Regarding discussion on the National Medication Compact, it was noted that only three or four states have joined the Compact. Total industry support is needed in order for the Compact to make it through the legislature, but it has not received national momentum. The Barr-Tonko Bill is in the US House of Representatives and there is a mirror bill in the US Senate. Either of these bills would put horse racing under the regulation of USADA (US Anti-Doping Agency).
Annual Membership Meeting: The date for the Annual Membership Meeting is Saturday, July 13, 2019, 12:30 p.m. at Emerald Downs (Emerald Room, 4th Floor). Dr. Claude Ragel will be the keynote speaker again. Since the attendance had been light last year and the topics were interesting (throat/airway issues and standing castration), he will speak on those same topics again this year. Board members are encouraged to help spread the word. Fliers will be posted in various locations.
“Horsemen Helping Horsemen” Distance Series: It was noted that $21,175 has been pledged this year, an increase of about 50 percent over last year. Jody Peetz has been invited to speak briefly about the distance at the Annual Membership Meeting.

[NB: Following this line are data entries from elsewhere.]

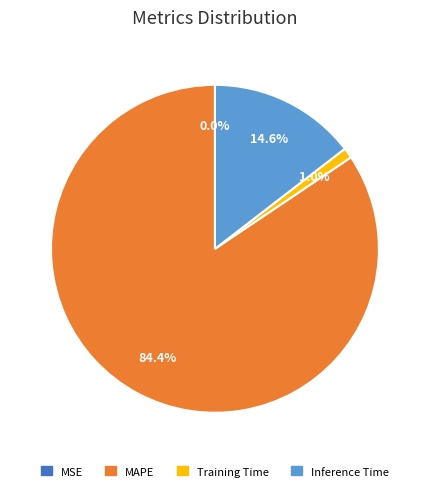

Does any single category account for the majority?

Yes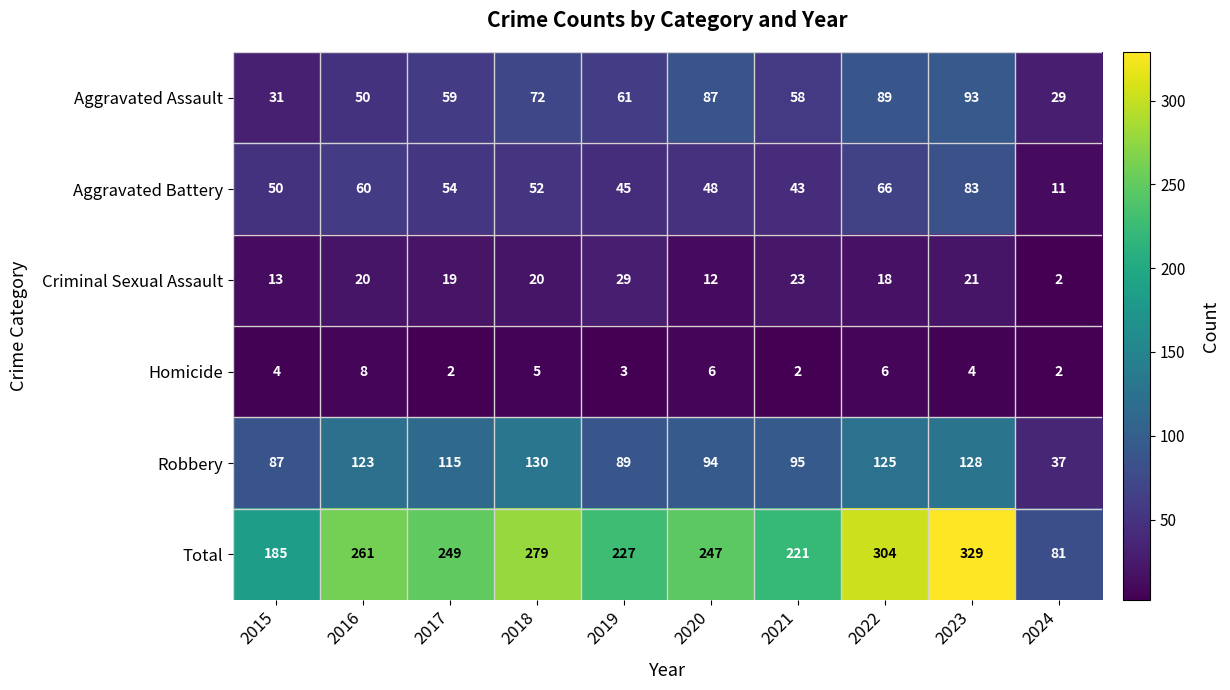

At 2015, list the series in order from largest to smallest.

Total, Robbery, Aggravated Battery, Aggravated Assault, Criminal Sexual Assault, Homicide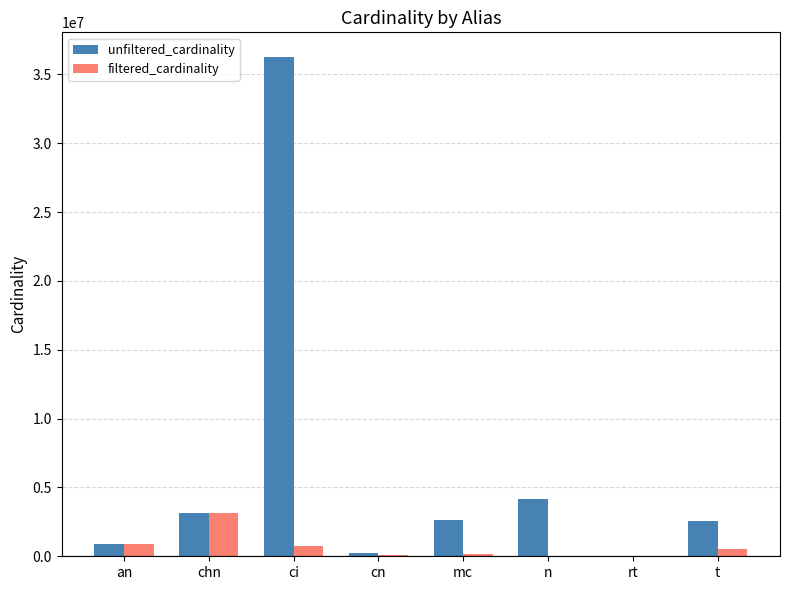

Is the value of filtered_cardinality at chn greater than the value of unfiltered_cardinality at an?

Yes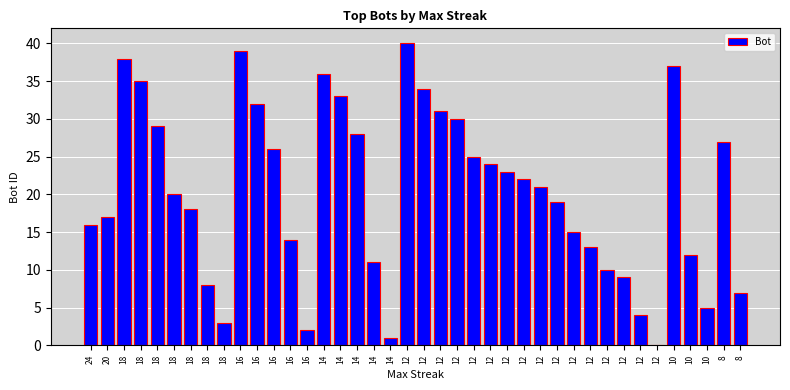

What is the sum of all values?

814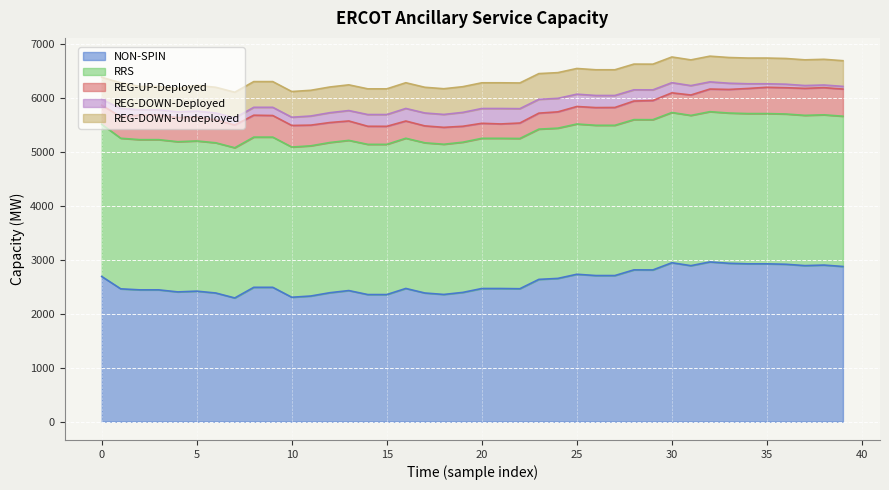

What is the average value of the REG-DOWN-Deployed series?

168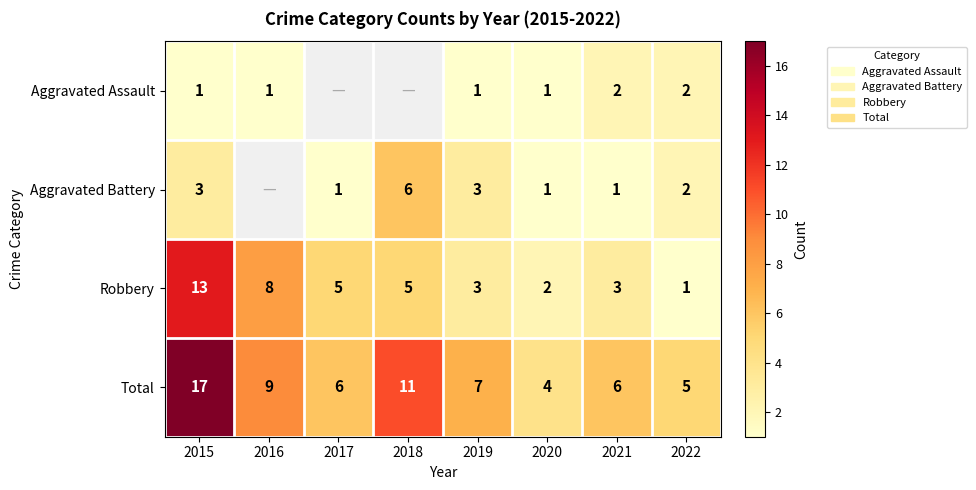

Where is Total nearest to the value 10?

2016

Goals and Initiatives/Condition Book: It was again noted that we first need to present any suggestions we have to the WHBPA and get their support. If we get their support, then Emerald Downs is more likely to go along with those changes/suggestions. Sweet will contact WHBPA Executive Director MaryAnn O’Connell about setting up a joint WTBOA-WHBPA meeting or meetings regarding the Condition Book – initial meeting to be held in the fall after the sale, with a follow-up meeting in February.
Lobbyist: The idea of an industry lobbyist was discussed. It was suggested that Mike Patterson would be a good person to talk to for ideas and suggestions. Halvorson will speak to Patterson. It was also noted that Pat LePley is a lobbyist for the Trial Lawyers Association. Both men may have suggestions to help us understand what we can do to help ourselves as an industry.
Board Nominations for 2020-22 Term: The following incumbents have agreed to run again: Luce, Engstrom, and Christopherson (per Bultena). Sweet will contact incumbent Hopp to see if he will run again. Additional nominees were suggested and Board members will talk to them about running.
Other Business: There was discussion about creating a promotional video similar to the Iowa video that Griffin had seen and that was disseminated for all to review. The suggestion was to make a “short and sweet” video, showing the impact of the Thoroughbred industry and the people involved. Lewin offered to spearhead it project, get quotes, and work with a potential video creator that she knows. [After discussion with Emerald Downs’ Joe Withee and Vince Bruun, it was decided that we should wait until after the sale and after the Emerald Downs meet, when all parties would have more time to collaborate on the video. At a later WHRC meeting, Ziegler also expressed an interest in creating a video or videos that would help show and promote all of the positive sides of the industry.]
Next Meeting Date: The next meeting was scheduled for Friday, September 6, 2019.
It was moved by Webber and seconded by Griffin to adjourn the meeting. Motion carried and the meeting was adjourned at 2:25 p.m.